RabbitMQ difference between exclusive and auto-delete?

user782220 picture user782220 · Jan 21, 2014 · Viewed 39.2k times · Source

The "RabbitMQ in Action" book on page 19 gives these descriptions of exclusive and auto-delete:

exclusive - When set to true, your queue becomes private and can only be consumed by your app. This is useful when you need to limit a queue to only one consumer.

auto-delete - The queue is automatically deleted when the last consumer unsubscribes. If you need a temporary queue used only by one consumer, combine auto-delete with exclusive. When the consumer disconnects, the queue will be removed.

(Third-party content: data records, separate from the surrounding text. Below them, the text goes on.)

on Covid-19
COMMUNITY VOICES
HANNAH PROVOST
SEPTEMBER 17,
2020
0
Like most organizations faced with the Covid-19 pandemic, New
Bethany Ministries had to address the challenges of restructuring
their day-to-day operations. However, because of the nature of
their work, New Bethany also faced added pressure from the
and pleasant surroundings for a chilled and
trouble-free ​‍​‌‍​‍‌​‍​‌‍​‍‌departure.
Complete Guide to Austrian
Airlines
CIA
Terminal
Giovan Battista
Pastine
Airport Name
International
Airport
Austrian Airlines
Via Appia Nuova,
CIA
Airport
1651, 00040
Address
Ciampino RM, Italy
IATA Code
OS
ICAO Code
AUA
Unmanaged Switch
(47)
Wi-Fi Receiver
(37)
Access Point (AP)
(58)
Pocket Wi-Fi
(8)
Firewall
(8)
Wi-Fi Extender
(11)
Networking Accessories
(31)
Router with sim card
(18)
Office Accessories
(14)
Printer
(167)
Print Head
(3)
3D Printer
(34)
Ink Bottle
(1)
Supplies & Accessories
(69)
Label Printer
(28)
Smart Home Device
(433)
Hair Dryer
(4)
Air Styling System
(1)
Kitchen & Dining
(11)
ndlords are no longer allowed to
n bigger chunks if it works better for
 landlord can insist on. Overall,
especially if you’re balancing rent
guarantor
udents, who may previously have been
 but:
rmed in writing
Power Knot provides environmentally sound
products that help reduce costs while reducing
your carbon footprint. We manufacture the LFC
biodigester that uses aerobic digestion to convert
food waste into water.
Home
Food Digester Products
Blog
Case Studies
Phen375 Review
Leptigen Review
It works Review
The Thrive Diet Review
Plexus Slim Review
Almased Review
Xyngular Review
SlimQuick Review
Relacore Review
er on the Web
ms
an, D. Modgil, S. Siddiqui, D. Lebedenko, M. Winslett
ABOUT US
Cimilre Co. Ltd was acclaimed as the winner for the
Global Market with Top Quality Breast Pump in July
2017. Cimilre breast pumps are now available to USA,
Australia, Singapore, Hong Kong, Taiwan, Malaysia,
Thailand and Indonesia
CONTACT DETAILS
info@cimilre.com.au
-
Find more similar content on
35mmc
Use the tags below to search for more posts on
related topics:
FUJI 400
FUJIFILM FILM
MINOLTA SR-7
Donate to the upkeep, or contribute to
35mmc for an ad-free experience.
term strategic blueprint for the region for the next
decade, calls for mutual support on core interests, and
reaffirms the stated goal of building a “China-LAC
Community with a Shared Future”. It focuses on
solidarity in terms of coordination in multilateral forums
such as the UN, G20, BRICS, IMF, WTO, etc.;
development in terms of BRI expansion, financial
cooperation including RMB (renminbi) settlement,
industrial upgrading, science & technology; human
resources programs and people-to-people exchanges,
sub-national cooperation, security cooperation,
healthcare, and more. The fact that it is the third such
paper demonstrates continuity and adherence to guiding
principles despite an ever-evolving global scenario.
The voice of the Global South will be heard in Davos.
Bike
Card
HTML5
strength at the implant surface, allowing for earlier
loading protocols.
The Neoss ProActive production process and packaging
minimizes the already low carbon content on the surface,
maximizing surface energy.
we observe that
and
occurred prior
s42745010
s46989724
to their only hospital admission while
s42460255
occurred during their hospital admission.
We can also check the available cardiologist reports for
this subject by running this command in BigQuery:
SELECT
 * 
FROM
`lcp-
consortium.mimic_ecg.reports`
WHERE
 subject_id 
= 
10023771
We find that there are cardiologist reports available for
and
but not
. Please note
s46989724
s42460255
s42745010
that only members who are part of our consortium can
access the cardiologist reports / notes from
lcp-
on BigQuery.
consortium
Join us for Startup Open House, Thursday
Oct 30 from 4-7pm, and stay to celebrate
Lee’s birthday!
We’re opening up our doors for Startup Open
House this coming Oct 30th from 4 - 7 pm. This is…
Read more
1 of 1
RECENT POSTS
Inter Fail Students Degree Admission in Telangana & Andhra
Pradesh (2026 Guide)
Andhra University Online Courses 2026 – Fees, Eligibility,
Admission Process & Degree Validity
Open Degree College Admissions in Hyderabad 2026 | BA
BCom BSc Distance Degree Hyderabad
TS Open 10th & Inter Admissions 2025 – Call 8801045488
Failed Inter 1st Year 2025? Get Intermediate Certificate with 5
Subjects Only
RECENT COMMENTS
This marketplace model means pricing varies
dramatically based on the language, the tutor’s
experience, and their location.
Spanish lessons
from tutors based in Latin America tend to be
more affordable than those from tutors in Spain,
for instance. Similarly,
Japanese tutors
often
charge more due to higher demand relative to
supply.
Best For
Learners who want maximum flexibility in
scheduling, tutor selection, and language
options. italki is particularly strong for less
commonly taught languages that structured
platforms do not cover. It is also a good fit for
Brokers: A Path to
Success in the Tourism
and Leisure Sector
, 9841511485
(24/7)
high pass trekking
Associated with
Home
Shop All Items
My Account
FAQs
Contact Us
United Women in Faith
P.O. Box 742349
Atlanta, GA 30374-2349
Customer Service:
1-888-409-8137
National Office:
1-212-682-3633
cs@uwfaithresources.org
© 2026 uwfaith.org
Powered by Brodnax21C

But as far as I can see when using exclusive, auto-delete is redundant. Only exclusive is needed. The RabbitMQ tutorial seems to say that is the case

...once we disconnect the consumer the queue should be deleted. There's an exclusive flag for that:

result = channel.queue_declare(exclusive=True)

There is no mention in that tutorial about auto-delete and sudo rabbitmqctl list_bindings seems to indicate that the queue is in fact deleted after the receiver goes away.

Answer

theMayer picture theMayer · Jan 21, 2014

Well, it is true that exclusive queues will auto-delete when the consumer disconnects (see the documentation pasted below). However, there are cases when you want queues to be non-exclusive, yet still auto-delete (for example, if I want to add another consumer).

exclusive

Exclusive queues may only be accessed by the current connection, and are deleted when that connection closes. Passive declaration of an exclusive queue by other connections are not allowed.

auto-delete

If set, the queue is deleted when all consumers have finished using it. The last consumer can be cancelled either explicitly or because its channel is closed. If there was no consumer ever on the queue, it won't be deleted. Applications can explicitly delete auto-delete queues using the Delete method as normal.

Personally, I prefer to use neither of these parameters, instead opting for the RabbitMQ queue expiration parameter, which is better if I have a consumer disconnect and then re-connect immediately (or a short time) later; messages are not lost in this case. But, of course it all depends upon your application and requirements.